Logistic regression is occasionally wrong. Its errors can be explored in the Confusion Matrix widget. The diagonal boxes in blue contain the correctly predicted cases. Off-diagonal are the cases that the model has predicted incorrectly. We can see that the logistic regression was wrong only for fiction texts. In fact, it considered 6 fiction texts to be journalistic.

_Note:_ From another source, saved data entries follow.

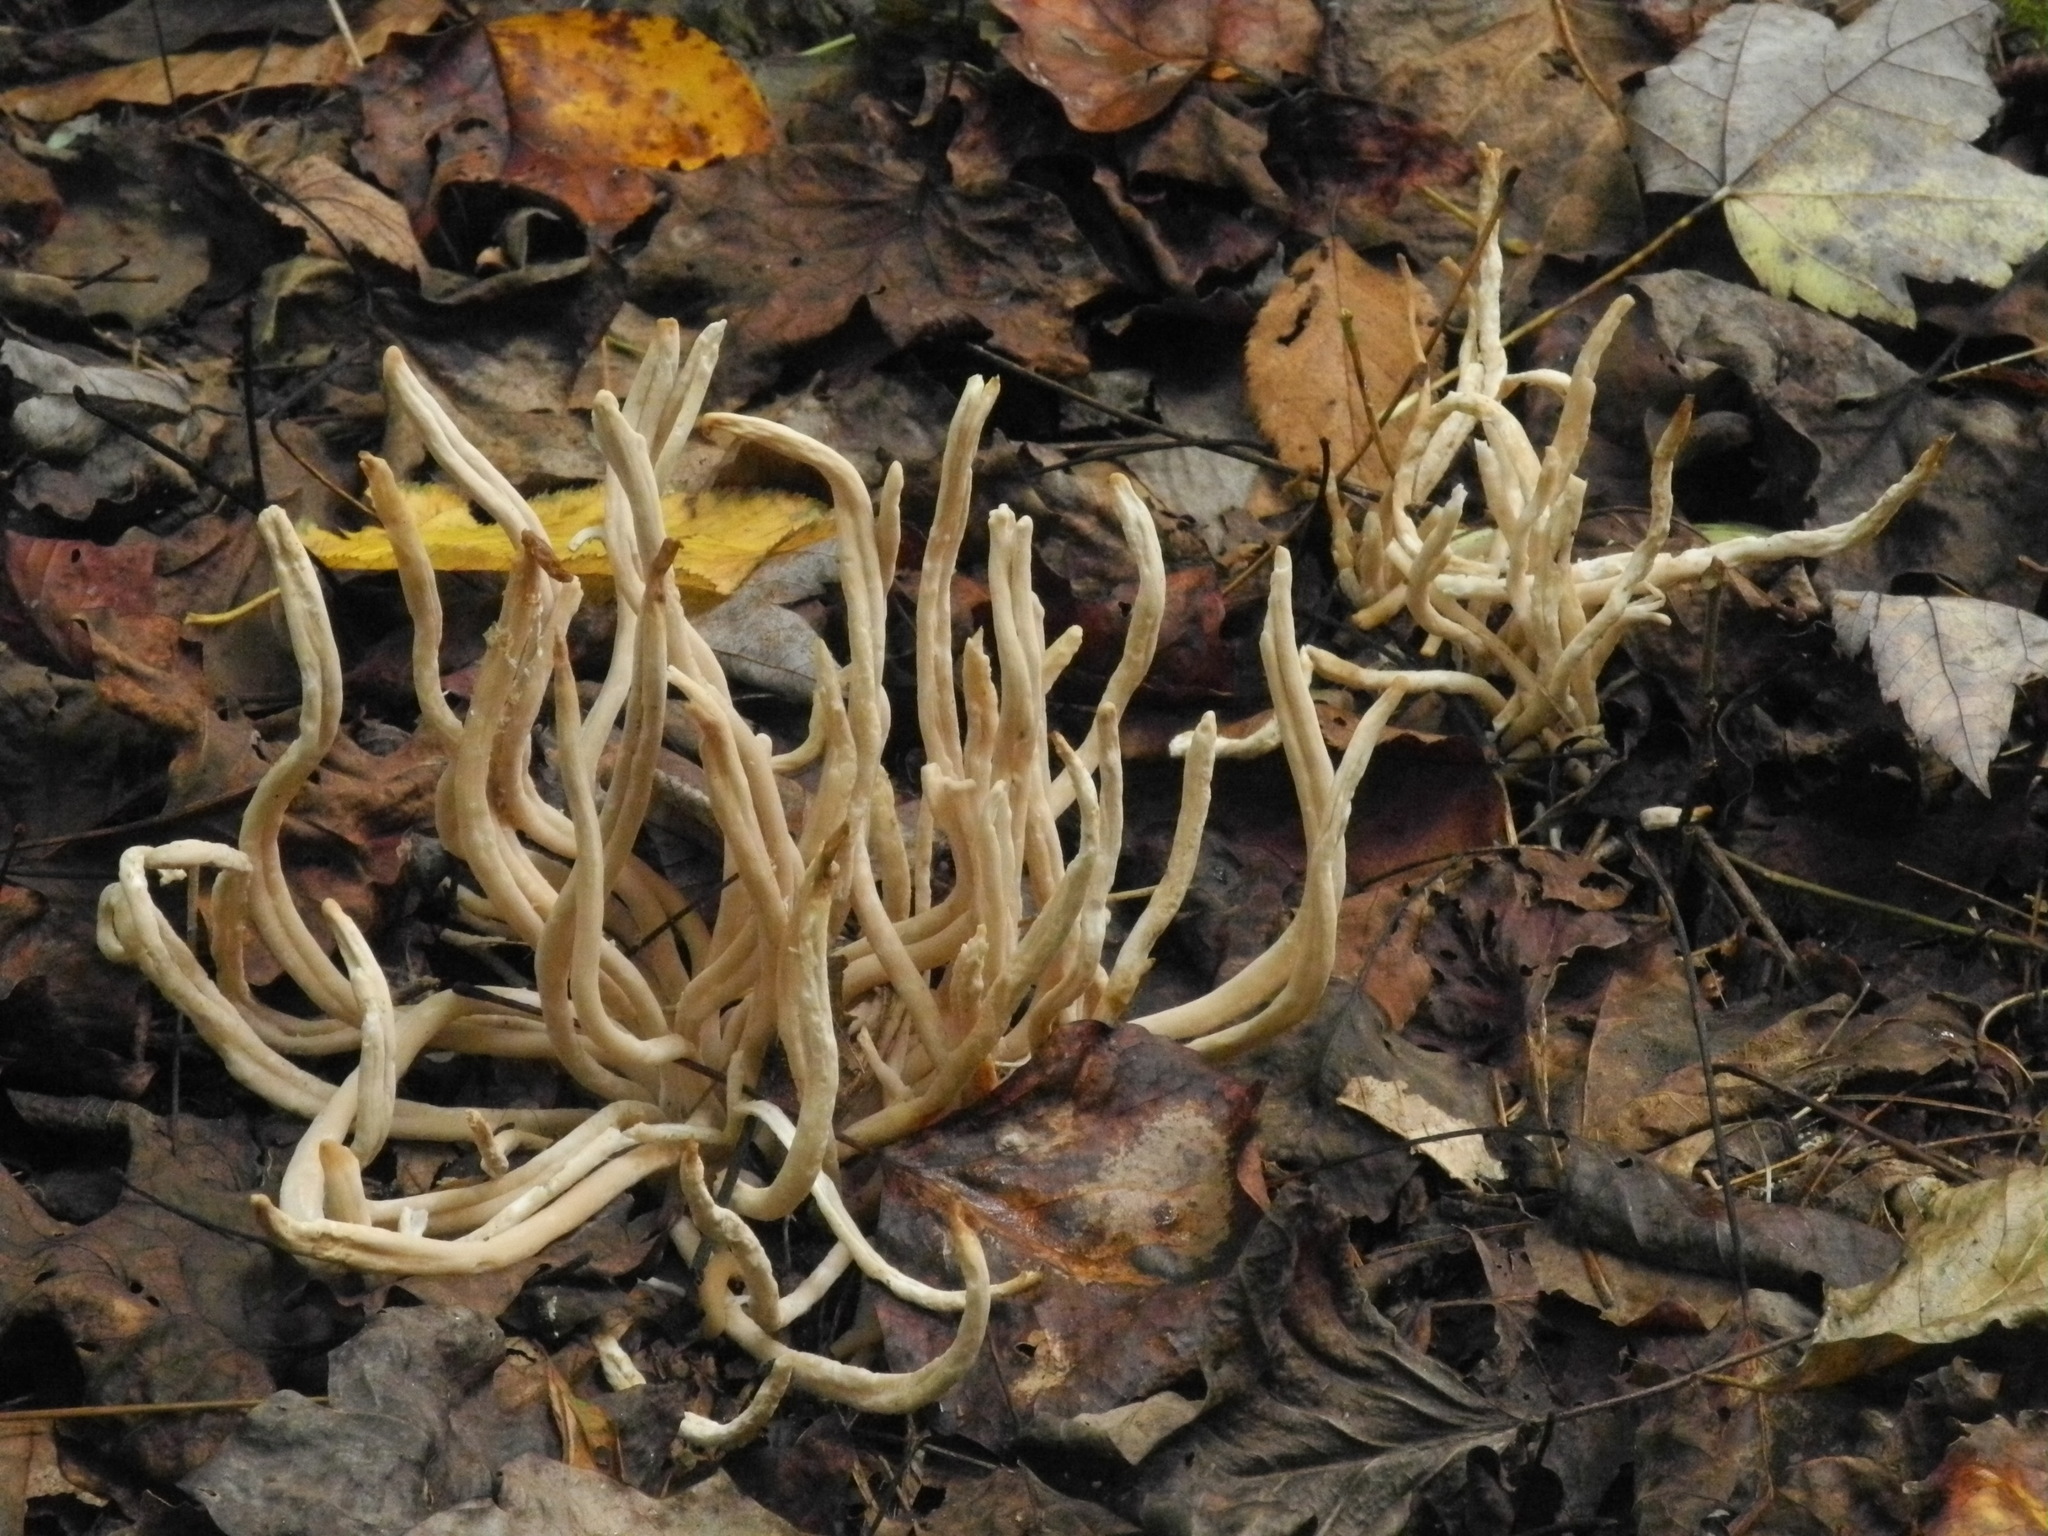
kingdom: Fungi
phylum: Basidiomycota
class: Agaricomycetes
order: Agaricales
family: Clavariaceae
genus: Clavaria
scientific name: Clavaria fumosa
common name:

Students should select the misclassified texts in the matrix and examine them with the Corpus Viewer. What do they think is the reason why the model has classified these texts in the wrong category?

Conclusion

We tell students that computers can quickly and easily scan large amounts of text. Remind them about spam. They are unlikely to be interested in messages inviting them to buy dentures, so it is handy if we can automatically remove such spam. Today’s email clients do just that - they use models that can distinguish between spam and non-spam mail based on the distribution of words.

  • Subject: slovenian
  • Age: 6th grade
  • AI topic: classification
Placement in the curriculum

In terms of Slovenian: refresh differentiation between journalistic and fiction texts.

In terms of AI: students learn how to work with large collections of texts. They learn how to split a text into words and then count the words in the text. They then learn about a simple prediction model - logistic regression - and how it works (simplified explanation). They learn that the model’s decisions can be investigated.

Foreseen necessary widgets of Orange: Corpus, Distributions, Data Table, Word Cloud, Preprocess Text, Bag of Words, Logistic Regression, Nomogram, Test and Score, Confusion Matrix, Corpus Viewer

Student:

  • read longer texts,
  • count and add larger sums,
  • explain what defines fiction and journalistic texts,
  • draw, read and explain a graphic representation (e.g. a box plot).